Do they talk about OpenAI? Not really. In the press release, OpenAI is mentioned only once, at the bottom. What they are talking about is helping you with your writing, from grammar to summarization, — goodbye Grammarly, it was nice to know you — turning your mother's picture into a comic superhero portrait, or creating custom emojis called Genmoji. And then there is the integration with Siri. At least these are the plans, because the beta version is coming in fall...which means that for another year, you'll see nothing.

However, Apple did differentiate itself from the rest of the pack when it came to AI. Not only did it take over the term, but the presenter also spent a considerable amount of time talking about privacy and security. In major contrast with the Microsoft fiasco — which introduced the badly designed and hastily announced Recall — people at Apple talked about how data security is built into the product, starting with the hardware for communication and data processing in  the Apple cloud.

With all the announcements, Apple was able to address the concern from the investors and market that it had no AI strategy.

Apple is not late to the AI game.

This company is still waiting for the technology to mature and is gleefully observing the blunders committed by others. It is also making sure that OpenAI won't survive and slowly bleeds to death. It will either run out of cash or will be absorbed into Microsoft.

Why?

Based on all the talk from Apple, ChatGPT is presented as one of many options, and as new products come to the market, Apple will unplug one and plug in a new one. If Apple decides that AI is really that important, it will build its own.
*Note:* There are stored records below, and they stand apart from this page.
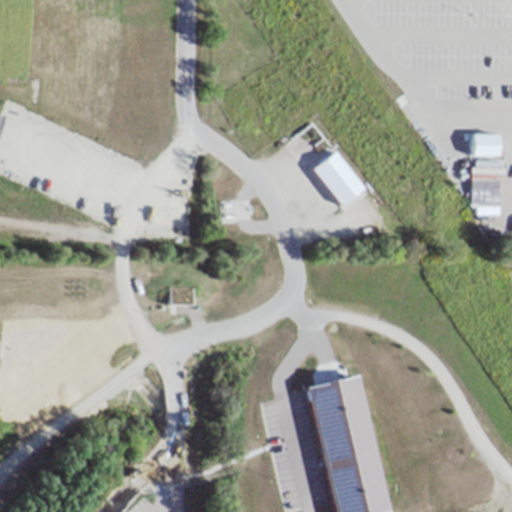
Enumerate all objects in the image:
road: (437, 33)
road: (407, 93)
building: (331, 179)
building: (237, 233)
road: (294, 297)
road: (266, 317)
road: (280, 406)
building: (344, 445)
road: (167, 502)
In the meantime, OpenAI will have to support the deployment of its technology to Apple. The AI functionality will be available only on the latest hardware with the latest OS.
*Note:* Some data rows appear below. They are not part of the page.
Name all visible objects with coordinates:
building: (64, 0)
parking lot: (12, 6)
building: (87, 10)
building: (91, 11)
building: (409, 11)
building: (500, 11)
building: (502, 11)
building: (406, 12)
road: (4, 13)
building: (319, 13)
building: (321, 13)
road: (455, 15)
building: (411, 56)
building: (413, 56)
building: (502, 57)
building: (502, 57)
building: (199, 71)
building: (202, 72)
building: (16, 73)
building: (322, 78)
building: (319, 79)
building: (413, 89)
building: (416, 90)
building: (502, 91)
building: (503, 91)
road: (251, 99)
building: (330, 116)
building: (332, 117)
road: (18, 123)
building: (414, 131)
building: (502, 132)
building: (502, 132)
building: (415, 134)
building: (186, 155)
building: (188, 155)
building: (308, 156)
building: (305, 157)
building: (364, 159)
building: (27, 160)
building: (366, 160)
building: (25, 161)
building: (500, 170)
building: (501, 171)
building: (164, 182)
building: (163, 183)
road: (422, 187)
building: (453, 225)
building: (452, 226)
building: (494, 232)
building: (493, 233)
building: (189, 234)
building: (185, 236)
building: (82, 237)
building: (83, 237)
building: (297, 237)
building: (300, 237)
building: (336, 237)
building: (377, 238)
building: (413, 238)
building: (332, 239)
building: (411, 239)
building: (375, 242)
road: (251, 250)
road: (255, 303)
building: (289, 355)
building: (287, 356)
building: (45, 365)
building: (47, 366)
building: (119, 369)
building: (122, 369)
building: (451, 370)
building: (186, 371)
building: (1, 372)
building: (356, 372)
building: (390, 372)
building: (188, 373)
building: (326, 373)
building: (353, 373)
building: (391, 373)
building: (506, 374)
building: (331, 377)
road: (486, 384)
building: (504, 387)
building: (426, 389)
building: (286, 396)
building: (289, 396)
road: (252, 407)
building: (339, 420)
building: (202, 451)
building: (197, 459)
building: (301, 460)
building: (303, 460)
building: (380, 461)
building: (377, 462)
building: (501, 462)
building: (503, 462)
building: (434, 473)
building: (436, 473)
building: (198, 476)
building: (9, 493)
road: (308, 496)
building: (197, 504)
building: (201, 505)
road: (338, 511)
To begin, we are talking upwards of 100 million users. That will not only require extra hardware, but a reliability (aka uptime), which, so far, OpenAI has had a hard time maintaining. Yes, there are times when OpenAI hits 100%, but mostly they are lucky to hit 99.9%, mostly just 99%.
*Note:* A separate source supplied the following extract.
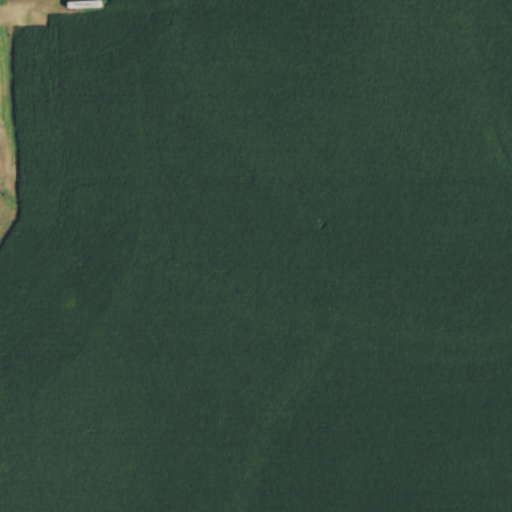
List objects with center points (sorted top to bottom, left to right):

I wonder if Apple will demand 99.99% or 99.999%.

That level of redundancy and operational excellence is far beyond what a startup can do and requires serious resources.

Considering that OpenAI is not profitable, has to keep building and training new models and has to prepare for its new deal with Apple, it will have to find more and more funds to support all this.

Will Microsoft keep giving OpenAI more money? How ironic that Microsoft is going to subsidize Apple on its road to build AI — Apple Intelligence.

The recurrent pattern in all this? Strategy. Without it, you just end up with the circus monkey.